Masker implements the OpenAI chat-completions API, so any compatible upstream works without code changes.

The Gemma-4 NER model ships **inside the container image**. There are no model downloads at runtime, no telemetry, and the container does not phone home.
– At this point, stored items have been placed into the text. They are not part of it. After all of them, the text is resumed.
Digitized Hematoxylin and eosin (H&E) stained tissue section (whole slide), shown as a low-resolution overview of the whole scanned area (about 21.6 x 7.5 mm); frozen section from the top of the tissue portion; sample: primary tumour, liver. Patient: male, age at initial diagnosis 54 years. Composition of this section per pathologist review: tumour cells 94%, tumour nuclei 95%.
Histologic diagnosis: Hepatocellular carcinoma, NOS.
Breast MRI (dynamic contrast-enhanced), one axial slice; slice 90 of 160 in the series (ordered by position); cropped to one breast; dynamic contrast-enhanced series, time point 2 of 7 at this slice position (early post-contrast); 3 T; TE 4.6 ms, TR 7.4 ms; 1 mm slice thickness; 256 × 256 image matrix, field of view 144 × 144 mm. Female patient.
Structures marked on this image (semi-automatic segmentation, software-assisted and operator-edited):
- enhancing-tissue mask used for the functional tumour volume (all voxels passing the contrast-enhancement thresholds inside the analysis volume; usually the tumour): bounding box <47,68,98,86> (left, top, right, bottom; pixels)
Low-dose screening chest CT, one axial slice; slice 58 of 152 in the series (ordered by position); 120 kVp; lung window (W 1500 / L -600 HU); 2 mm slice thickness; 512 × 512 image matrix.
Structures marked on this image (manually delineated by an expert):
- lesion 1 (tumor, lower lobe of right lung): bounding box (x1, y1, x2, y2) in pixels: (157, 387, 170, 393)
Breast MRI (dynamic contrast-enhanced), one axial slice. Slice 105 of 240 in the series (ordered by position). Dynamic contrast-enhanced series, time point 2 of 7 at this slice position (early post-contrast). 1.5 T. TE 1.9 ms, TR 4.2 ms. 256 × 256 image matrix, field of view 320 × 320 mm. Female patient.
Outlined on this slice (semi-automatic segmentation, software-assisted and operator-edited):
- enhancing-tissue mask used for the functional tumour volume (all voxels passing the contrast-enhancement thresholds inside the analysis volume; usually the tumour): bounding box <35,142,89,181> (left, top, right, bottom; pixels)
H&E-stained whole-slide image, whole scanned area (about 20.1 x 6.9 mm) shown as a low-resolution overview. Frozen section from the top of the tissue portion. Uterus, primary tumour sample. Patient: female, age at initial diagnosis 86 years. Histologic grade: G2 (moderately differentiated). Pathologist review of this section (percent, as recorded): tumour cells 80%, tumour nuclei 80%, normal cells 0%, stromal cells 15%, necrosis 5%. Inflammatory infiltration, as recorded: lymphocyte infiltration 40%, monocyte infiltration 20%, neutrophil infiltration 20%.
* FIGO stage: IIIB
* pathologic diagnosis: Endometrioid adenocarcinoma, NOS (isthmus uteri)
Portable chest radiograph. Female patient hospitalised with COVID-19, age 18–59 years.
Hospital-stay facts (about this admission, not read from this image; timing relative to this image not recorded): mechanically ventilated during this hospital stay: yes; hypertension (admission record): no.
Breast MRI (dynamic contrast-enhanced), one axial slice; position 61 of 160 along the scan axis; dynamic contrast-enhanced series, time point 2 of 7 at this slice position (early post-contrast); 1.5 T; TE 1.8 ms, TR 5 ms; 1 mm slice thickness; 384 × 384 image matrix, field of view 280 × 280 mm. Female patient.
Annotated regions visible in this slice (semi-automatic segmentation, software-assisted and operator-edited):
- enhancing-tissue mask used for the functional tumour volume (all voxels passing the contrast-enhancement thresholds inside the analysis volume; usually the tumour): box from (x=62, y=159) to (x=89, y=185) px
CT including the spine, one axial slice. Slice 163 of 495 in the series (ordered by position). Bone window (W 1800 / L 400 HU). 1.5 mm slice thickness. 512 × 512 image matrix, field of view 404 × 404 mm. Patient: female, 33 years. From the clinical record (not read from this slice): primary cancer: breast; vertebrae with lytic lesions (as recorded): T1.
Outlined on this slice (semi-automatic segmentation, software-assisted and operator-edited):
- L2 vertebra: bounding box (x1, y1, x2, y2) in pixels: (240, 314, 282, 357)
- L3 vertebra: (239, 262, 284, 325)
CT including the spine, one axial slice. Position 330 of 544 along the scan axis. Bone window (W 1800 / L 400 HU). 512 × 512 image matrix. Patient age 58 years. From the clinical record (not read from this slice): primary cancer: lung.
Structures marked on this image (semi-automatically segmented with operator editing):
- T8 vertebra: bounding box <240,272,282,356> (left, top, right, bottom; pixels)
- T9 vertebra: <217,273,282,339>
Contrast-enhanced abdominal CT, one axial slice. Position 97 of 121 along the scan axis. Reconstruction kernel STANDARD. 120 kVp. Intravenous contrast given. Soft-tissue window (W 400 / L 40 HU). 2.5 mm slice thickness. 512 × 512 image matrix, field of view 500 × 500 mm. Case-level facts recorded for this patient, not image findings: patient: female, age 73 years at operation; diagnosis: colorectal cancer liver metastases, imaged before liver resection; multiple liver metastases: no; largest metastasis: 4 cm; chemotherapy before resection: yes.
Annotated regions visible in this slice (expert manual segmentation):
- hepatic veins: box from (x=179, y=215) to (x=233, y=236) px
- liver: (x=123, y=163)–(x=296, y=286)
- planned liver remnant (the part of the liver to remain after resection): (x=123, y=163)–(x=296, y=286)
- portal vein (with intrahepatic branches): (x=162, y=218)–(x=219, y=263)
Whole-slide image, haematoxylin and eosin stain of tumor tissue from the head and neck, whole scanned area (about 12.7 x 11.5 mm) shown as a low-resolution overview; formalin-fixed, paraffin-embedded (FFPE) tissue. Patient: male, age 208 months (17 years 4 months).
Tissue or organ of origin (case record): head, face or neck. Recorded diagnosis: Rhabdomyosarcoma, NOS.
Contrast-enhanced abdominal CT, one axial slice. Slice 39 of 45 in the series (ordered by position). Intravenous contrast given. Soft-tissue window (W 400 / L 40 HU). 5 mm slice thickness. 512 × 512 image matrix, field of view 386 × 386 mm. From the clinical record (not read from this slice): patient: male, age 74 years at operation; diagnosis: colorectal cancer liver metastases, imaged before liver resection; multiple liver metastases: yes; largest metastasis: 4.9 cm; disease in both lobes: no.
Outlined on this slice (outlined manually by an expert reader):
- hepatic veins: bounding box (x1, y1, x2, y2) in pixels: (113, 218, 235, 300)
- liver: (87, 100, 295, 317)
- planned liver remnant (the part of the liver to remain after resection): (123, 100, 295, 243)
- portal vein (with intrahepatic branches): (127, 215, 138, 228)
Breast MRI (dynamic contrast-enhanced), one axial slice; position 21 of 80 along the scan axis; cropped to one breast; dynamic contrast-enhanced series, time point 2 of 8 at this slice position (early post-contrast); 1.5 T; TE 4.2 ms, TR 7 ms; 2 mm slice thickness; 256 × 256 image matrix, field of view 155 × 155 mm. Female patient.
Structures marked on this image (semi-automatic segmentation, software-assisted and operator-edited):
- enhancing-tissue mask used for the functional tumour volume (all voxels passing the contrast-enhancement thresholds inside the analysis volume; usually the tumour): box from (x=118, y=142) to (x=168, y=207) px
For on-premises activation, [contact us](mailto:hello@masker.dev) to request the offline activation flow. It uses a signed license file in place of GitHub OAuth for portal access.

## Health checks

Every Masker deployment exposes a health endpoint you can wire into your load balancer or readiness probe:

```
GET /health
```

A healthy instance returns:

```json theme={null}
{"status":"ok","version":"x.y.z","db":"ok","vault":"ok","upstream":"ok"}
```

## Upgrades

Masker follows semantic versioning. Minor and patch releases are drop-in upgrades. Major releases include a migration note in the GitHub release.

```bash theme={null}
docker pull ghcr.io/masker-dev/masker:latest
docker stop masker && docker rm masker
docker run ...   # same flags, new image
```

Database migrations run automatically at boot. The vault token format (`MSKV1.*`) is forward-compatible across all minor versions.

## Observability

Set `MASKER_METRICS_ADDR` to expose a Prometheus metrics endpoint on that address. Available metrics:

* `masker_requests_total{agent, status}`
* `masker_request_duration_seconds{stage}` — stages: `detection`, `tokenize`, `upstream`, `rehydrate`
* `masker_redactions_total{kind, pass}`
* `masker_vault_size_bytes`

Logs are emitted as JSON to stdout by default. Forward them with your existing pipeline — CloudWatch, Datadog, GCP Logging, or Loki all work without any Masker-specific configuration.

## Current limitations

* No Helm chart yet. Raw Kubernetes manifests only. Helm chart is on the May 30 roadmap.
* No Terraform module yet. Same timeline.
* Each Masker deployment is independent. A multi-tenant control plane is not available in the current release.